The smaller sample sizes on days 5 and 7 did not allow conclusions about the effect of the interventions on late-onset VAP. The target population of critically ill adults is difficult to study because of their heterogeneity of underlying medical conditions, rapid changes in health status, numerous intervening variables, and uncontrollable attrition due to death or extubation. Additionally, our study design specified recruiting patients within the first 24 hours of intubation and obtaining prospective informed consent from potential patients’ legally authorized representatives during a stressful period. These requirements further limited enrollment of patients.
VAP remains an important clinical problem for critically ill patients. Further research to prevent VAP is needed. A different toothbrushing protocol might yield different results. Although the finding is not statistically significant, patients who received the toothbrushing intervention tended to have higher CPIS values on days 3, 5, and 7 than did patients in the other groups. Because dislodgement of dental plaque organisms during toothbrushing could provide a larger pool of organisms for translocation from the mouth to subglottic secretions or the lung, further investigation of potential risks of toothbrushing is warranted. Additionally, the role of endotracheal tube stabilization and manipulation in provision of oral care is an area for future research.
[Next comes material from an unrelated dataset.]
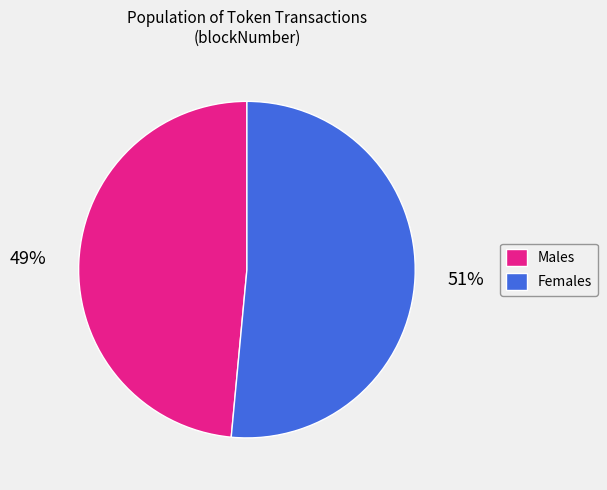

What percentage is the Females slice, to the nearest percent?

51%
We excluded edentulous patients because dental plaque was an outcome measure in our study, but VAP may also develop in edentulous patients, and optimal oral care practices for such patients have not yet been tested.
Risk of VAP begins with intubation; so too should VAP prevention efforts. Cardenosa Cendrero et al39 found that 80 of 110 patients had tracheal colonization during the first day of mechanical ventilation. Thus, interventions will most likely have greatest effect on the incidence of early colonization and early VAP if they are begun very early in the ICU stay. Additional strategies to reduce VAP, such as beginning interventions earlier in the course of intubation, should be developed and tested.
This research was supported by grant NIH R01 NR07652 from the National Institutes of Health to Cindy L. Munro, principal investigator.